Il killer del vino non viene solo dal tappo e non è un odore
Dal tappo ma anche da mobili o saponi al cloro e all’Università di Osaka hanno scoperto che non è un odore bensì l’assenza di odore
di Donatella Cinelli Colombini
STUDIO DELL’UNIVERSITA’ DI OSAKA
Lo studio riguarda la comprensione del motivo per cui “l’odore di tappo” impedisce di sentire ogni aroma del vino. La scoperta arriva da un gruppo di scienziati diretti da Hiroko Takeuchi dell’Università di Osaka ed è stato pubblicato su PNAS “Proceedings of the American Academy of Sciences” . La molecola del TCA agisce da inibitore dell’olfatto, più specificamente disturba il funzionamento della membrana lipidica e dei canali ionici, bloccando l’invio di messaggi al cervello, in parole semplici blocca le parti del sistema nervoso che consentono di percepire le sensazioni odorose. La puzza di tappo non sarebbe quindi altro che la reazione del nostro cervello di fronte all’ improvvisa assenza di stimoli.
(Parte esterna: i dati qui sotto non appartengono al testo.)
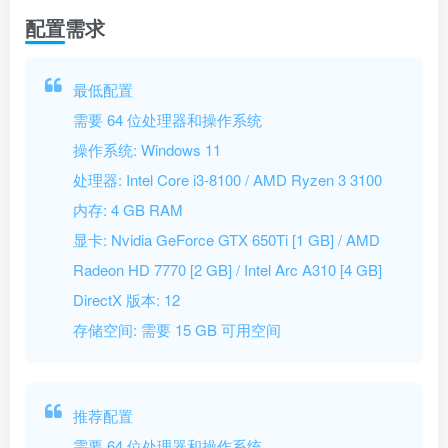
配置需求
最低配置
需要 64 位处理器和操作系统
操作系统: Windows 11
处理器: Intel Core i3-8100 / AMD Ryzen 3 3100
内存: 4 GB RAM
显卡: Nvidia GeForce GTX 650Ti [1 GB] / AMD
Radeon HD 7770 [2 GB] / Intel Arc A310 [4 GB]
DirectX 版本: 12
存储空间: 需要 15 GB 可用空间
推荐配置
需要 64 位处理器和操作系统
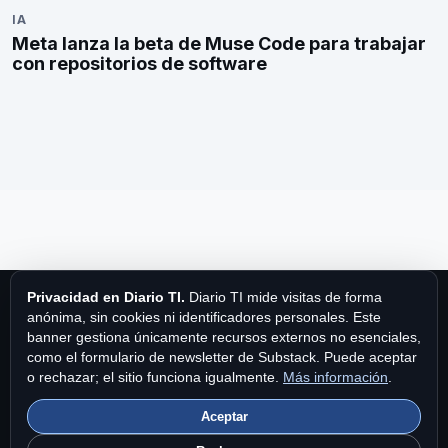
IA
Meta lanza la beta de Muse Code para trabajar
con repositorios de software
Privacidad en Diario TI.
Diario TI mide visitas de forma
anónima, sin cookies ni identificadores personales. Este
banner gestiona únicamente recursos externos no esenciales,
como el formulario de newsletter de Substack. Puede aceptar
Diario TI
o rechazar; el sitio funciona igualmente.
Más información
.
Aceptar
Diario TI es una publicación de MPA Publishing International Ltd.
Fundado en 1997.
Contacto
|
Privacidad y cookies
|
Brand Story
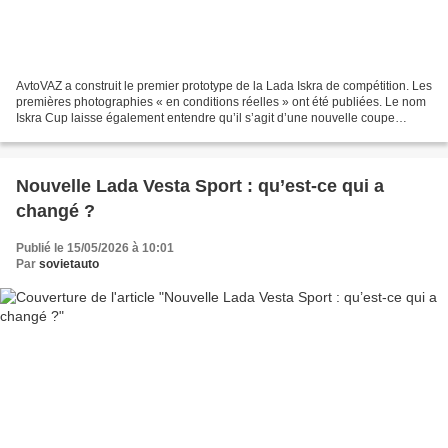
AvtoVAZ a construit le premier prototype de la Lada Iskra de compétition. Les
premières photographies « en conditions réelles » ont été publiées. Le nom
Iskra Cup laisse également entendre qu’il s’agit d’une nouvelle coupe
monotype dans laquelle tous...
Nouvelle Lada Vesta Sport : qu’est-ce qui a
changé ?
Publié le 15/05/2026 à 10:01
Par
sovietauto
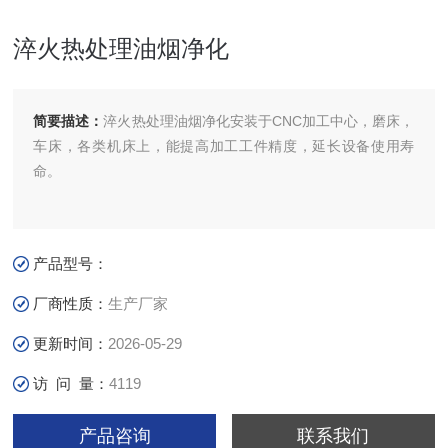
淬火热处理油烟净化
简要描述：
淬火热处理油烟净化安装于CNC加工中心，磨床，
车床，各类机床上，能提高加工工件精度，延长设备使用寿
命。
产品型号：
厂商性质：
生产厂家
更新时间：
2026-05-29
访 问 量：
4119
产品咨询
联系我们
ANCHE I BICCHIERI SPESSO SONO COLPEVOLI
Può derivare dal tappo ma, in casa, più spesso è nei bicchieri. Basta tenere i calici in un mobile di legno o in scatole impilate per terra e il TCA contaminerà il vino. L’elenco delle possibili cause va dall’antitarlo dei mobili antichi allo sbiancante usato su quelli moderni, ma anche il sapone da pavimenti a base di varichina può contaminare i bicchieri. Bisogna lavarli bene, ma proprio bene, prima di versarci del vino dentro. Non fidatevi di annusare i bicchieri vuoti
perché l’orribile odore di segatura uscirà fuori solo quando saranno pieni di vino.
CHI CONOSCE IL TCA?
Il TCA tricloroanisolo è una molecola che contamina per contatto ma anche per via aerea. Per questo nelle cantine di maturazione in botte sono assolutamente proibite vernici, saponi a base di varichina … così come negli ambienti di affinamento in bottiglia non vengono tenuti pancali in legno fatti con tavole sbiancate o altri elementi contaminanti.
Non è dunque solo il tappo, il potenziale killer del vino, anche se è il più probabile colpevole. Per questo tutte le cantine di alto livello, oltre a usare solo fornitori qualificati, che dispongono di grandi boschi di querce da sughero e processi produttivi certificati, fanno dei test prima dell’imbottigliamento. Quello più diffuso e semplice consiste nel tenere a bagno nel vino 20 tappi per 3 giorni e verificare se si manifestano odore di tappo o devianze.